Un ejemplo de estupidez política relacionado con la lengua lo tenemos en el trato que se le da al catalán por parte del PP fuera de Cataluña. Recordemos que, aunque el catalán es la lengua propia de Cataluña, no les es exclusiva: también se habla en Baleares, buena parte de la Comunidad Valenciana e incluso algunos pueblos limítrofes de Aragón. Buena prueba de ello es que parte del nacionalismo catalán persigue alcanzar los utópicos Països Catalans en los que los perros se atarían con butifarres. Sin embargo, como todo nacionalismo engendra como reacción nuevos nacionalismos contrarios, el pancatalanismo fue el germen del que surgieron los nacionalismos anticatalanistas valenciano o balear que, siguiendo la máxima de que el enemigo de mi enemigo es mi amigo, se trasmutaron en regionalismos filoespañolistas. Estos fueron fagocitados por la derecha españolista postfranquista que hizo propios su discurso, en el que, cómo no, la lengua y los símbolos fueron los principales argumentos para la confrontación. De hecho, en la Comunidad Valenciana el PP patrocinó (y sigue patrocinando) el secesionismo lingüístico del valenciano frente al catalán, aunque esto le suponga enfrentarse a la Universidad y a los filólogos. Resulta paradójico ver cómo políticos que nunca han hablado valenciano en público (ni en privado) e incluso lo desprecian porque lo consideran propio de paletos (por ejemplo exalcaldesas y expresidentes de la Generalitat) son los abanderados del secesionismo lingüístico. ¿Somos conscientes del drama? ¿Puede el PP contrarrestar al nacionalismo catalán? ¿Puede un partido que ataca la unidad lingüística catalana fuera de Cataluña contrarrestar al nacionalismo catalán basado sobre todo en la defensa de su lengua? Evidentemente no, fuego y gasolina.

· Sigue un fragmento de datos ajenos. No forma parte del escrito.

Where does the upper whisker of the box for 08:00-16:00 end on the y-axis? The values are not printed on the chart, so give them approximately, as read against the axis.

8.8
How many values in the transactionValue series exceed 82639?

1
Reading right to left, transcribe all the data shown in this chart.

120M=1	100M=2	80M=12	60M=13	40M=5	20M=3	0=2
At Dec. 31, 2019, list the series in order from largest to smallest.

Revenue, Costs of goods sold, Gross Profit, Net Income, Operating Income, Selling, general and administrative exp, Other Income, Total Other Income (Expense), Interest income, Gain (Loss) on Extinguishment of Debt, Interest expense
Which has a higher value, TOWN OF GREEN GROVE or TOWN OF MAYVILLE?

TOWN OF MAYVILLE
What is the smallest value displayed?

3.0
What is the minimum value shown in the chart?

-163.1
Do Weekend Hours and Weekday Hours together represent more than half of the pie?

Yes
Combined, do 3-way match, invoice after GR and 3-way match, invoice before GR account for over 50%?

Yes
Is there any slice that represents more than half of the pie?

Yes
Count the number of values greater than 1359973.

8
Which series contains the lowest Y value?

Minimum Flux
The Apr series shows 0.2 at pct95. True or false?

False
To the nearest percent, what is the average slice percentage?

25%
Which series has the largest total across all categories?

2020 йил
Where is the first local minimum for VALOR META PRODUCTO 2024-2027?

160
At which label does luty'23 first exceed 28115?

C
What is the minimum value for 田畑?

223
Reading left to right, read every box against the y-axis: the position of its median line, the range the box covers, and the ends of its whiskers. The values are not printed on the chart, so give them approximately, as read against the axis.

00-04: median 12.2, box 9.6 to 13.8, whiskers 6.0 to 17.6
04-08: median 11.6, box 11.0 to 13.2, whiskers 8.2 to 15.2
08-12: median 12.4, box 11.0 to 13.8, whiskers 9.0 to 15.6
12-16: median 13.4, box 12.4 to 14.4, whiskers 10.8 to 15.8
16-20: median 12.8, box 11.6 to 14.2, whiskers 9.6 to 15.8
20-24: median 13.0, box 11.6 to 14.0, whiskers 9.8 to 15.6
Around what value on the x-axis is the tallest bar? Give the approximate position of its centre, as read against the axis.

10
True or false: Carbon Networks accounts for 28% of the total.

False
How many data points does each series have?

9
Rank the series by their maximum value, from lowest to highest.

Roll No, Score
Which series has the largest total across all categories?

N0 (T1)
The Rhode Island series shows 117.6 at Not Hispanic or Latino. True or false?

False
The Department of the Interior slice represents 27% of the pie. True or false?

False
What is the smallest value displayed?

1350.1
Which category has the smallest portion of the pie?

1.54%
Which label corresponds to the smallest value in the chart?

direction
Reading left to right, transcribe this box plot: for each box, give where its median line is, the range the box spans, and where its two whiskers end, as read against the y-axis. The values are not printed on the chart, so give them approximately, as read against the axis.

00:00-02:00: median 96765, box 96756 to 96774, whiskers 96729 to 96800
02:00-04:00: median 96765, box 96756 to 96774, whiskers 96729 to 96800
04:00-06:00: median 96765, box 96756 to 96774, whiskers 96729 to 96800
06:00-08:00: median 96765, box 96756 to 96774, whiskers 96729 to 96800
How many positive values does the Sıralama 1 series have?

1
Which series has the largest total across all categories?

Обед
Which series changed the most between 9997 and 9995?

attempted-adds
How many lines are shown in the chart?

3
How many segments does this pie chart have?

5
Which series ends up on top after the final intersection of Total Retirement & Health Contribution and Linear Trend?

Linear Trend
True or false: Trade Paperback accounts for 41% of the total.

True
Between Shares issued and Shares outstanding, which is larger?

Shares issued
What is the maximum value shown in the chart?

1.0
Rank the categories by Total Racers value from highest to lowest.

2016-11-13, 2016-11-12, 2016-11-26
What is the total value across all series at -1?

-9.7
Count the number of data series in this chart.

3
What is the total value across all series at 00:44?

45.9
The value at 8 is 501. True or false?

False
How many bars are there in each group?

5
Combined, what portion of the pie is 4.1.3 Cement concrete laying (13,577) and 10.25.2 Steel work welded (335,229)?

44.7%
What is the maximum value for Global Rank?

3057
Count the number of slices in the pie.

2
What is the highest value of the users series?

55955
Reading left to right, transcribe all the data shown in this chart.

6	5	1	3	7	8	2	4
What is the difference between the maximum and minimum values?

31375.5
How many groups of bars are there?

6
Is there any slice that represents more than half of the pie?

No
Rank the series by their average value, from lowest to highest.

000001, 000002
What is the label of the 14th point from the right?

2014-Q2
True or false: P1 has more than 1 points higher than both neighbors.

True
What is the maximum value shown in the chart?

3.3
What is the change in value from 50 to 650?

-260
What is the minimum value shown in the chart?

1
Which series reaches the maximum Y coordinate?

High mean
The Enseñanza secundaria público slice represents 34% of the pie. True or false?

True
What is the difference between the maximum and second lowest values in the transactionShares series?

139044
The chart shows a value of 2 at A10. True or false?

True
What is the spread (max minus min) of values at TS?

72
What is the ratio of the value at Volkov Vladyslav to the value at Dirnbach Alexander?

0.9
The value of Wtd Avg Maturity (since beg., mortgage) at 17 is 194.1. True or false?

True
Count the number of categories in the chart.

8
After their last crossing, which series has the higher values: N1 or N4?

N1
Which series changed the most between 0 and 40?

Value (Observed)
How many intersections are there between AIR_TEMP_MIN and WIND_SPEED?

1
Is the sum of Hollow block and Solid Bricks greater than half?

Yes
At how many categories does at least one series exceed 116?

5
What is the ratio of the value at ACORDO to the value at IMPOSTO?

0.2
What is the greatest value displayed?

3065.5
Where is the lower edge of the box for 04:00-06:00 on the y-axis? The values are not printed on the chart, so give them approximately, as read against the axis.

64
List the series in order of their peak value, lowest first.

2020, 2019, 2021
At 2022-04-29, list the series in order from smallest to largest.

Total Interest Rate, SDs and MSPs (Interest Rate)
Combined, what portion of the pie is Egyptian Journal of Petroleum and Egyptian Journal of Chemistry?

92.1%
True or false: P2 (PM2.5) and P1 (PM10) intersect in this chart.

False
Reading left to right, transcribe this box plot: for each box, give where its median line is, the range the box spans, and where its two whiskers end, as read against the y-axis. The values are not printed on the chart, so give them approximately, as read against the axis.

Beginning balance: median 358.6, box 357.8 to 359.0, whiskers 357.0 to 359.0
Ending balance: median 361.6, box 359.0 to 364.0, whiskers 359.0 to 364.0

Insisto, si se quiere reconducir la situación, se tiene que replantear el estatus de las lenguas vernáculas en el estado español. Un burgalés o una andaluza han de sentir como idiomas propios el catalán, el gallego o el euskera. Por lo menos tan propios como para un catalán o un vasco le pueda parecer la Alhambra de Granada o la catedral de Santiago. La lengua tiene que dejar de ser un arma política y ser lo que es: una manifestación de nuestra riqueza cultural. Para ello es imprescindible que todos los españoles tengamos una mínima noción de esa riqueza idiomática y de su literatura y esto se ha de hacer en las escuelas. No se debe privar a un extremeño el conocer a Ausias March a Rosalía de Castro o a Gabriel Aresti. También se ha de promocionar estos idiomas a nivel europeo. No es de recibo que el catalán sea la lengua europea con más hablantes que no tenga reconocimiento oficial dentro de Europa. La lucha por su reconocimiento lo tiene que hacer la diplomacia española, pero antes esta diplomacia se lo tiene que creer. Desgraciadamente, como dijeron Golpes Bajos: “Corren malos tiempos para la lírica”.